The largest electrification gap is in East India, which includes Bihar, Odisha and Chhattisgarh. We are very concerned, as these areas have not really benefited from the development process of the country for the past seven decades. We view the development of these areas as critical for achieving economic growth and prosperity across India. As we increase the national average consumption per capita from the current 1,000 kWh to 4,000 kWh in the next 15 years, our objective is to include the eastern states where the consumption is less than the national average, as well as significantly increasing the electrification ratio to national levels. Prime Minister Narendra Modi is very committed to bringing these areas to standards set in the West and Southern India so that all of India benefits equally from development and growth. In this regard, all the money made in the coal block auctions is 100% being given back to these states. The central government is not keeping any of it. The idea is to distribute more funds to better the lives of the people, particularly in weaker and underdeveloped states, so that their people can see a better future for their children and their families.
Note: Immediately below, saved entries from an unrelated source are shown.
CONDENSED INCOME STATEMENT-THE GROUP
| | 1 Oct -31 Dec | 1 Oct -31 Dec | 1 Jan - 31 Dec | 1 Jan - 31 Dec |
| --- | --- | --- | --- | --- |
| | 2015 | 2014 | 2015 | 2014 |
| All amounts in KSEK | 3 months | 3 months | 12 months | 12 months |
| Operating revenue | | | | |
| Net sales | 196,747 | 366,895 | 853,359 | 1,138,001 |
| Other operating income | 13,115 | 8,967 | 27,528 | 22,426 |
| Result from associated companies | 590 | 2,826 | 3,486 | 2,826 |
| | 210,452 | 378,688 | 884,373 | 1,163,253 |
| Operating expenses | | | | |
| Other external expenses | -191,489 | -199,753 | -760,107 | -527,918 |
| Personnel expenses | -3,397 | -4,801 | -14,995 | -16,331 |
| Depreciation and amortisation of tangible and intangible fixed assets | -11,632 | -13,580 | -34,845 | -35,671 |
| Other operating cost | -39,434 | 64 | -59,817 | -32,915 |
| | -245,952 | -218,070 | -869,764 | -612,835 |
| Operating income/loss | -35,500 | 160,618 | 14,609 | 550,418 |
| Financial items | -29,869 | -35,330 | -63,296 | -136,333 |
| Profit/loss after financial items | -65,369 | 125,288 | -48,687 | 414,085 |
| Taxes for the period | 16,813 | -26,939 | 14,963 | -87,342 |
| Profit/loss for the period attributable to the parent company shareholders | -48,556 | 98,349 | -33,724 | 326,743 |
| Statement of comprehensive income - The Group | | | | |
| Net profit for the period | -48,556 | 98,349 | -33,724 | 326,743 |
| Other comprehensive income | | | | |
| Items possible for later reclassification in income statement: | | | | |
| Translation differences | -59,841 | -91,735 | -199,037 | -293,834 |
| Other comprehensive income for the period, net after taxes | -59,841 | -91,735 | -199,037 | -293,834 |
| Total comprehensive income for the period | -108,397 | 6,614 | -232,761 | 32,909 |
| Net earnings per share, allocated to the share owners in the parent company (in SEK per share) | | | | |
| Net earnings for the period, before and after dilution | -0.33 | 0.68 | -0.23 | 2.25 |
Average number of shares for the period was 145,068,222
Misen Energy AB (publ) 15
Our scheme for rural electrification is the Deen Dayal Upadhyaya Gram Jyoti Yojana. One of the objectives is to electrify the remaining 18,452 villages within 1,000 days of April 1, 2015. There is also work on intensive electrification under the programme, such as connecting all households. We are also working on strengthening the power infrastructure in the urban areas through the Integrated Power Development Scheme. Another flagship initiative is the Ujwal Discom Assurance Yojana, aiming to provide a sustainable financial overhaul to the country’s indebted power distribution companies or DISCOMs. In our power value chain, the DISCOMs are the weakest link. The initiative’s objective is to improve operational efficiencies, reduce cost of power by 2019 and enforce financial discipline. Additionally, the effort to create new transmission and electric distribution infrastructure in those areas is receiving our utmost attention. All these initiatives are expected to improve the power scenario in the Eastern part of the country.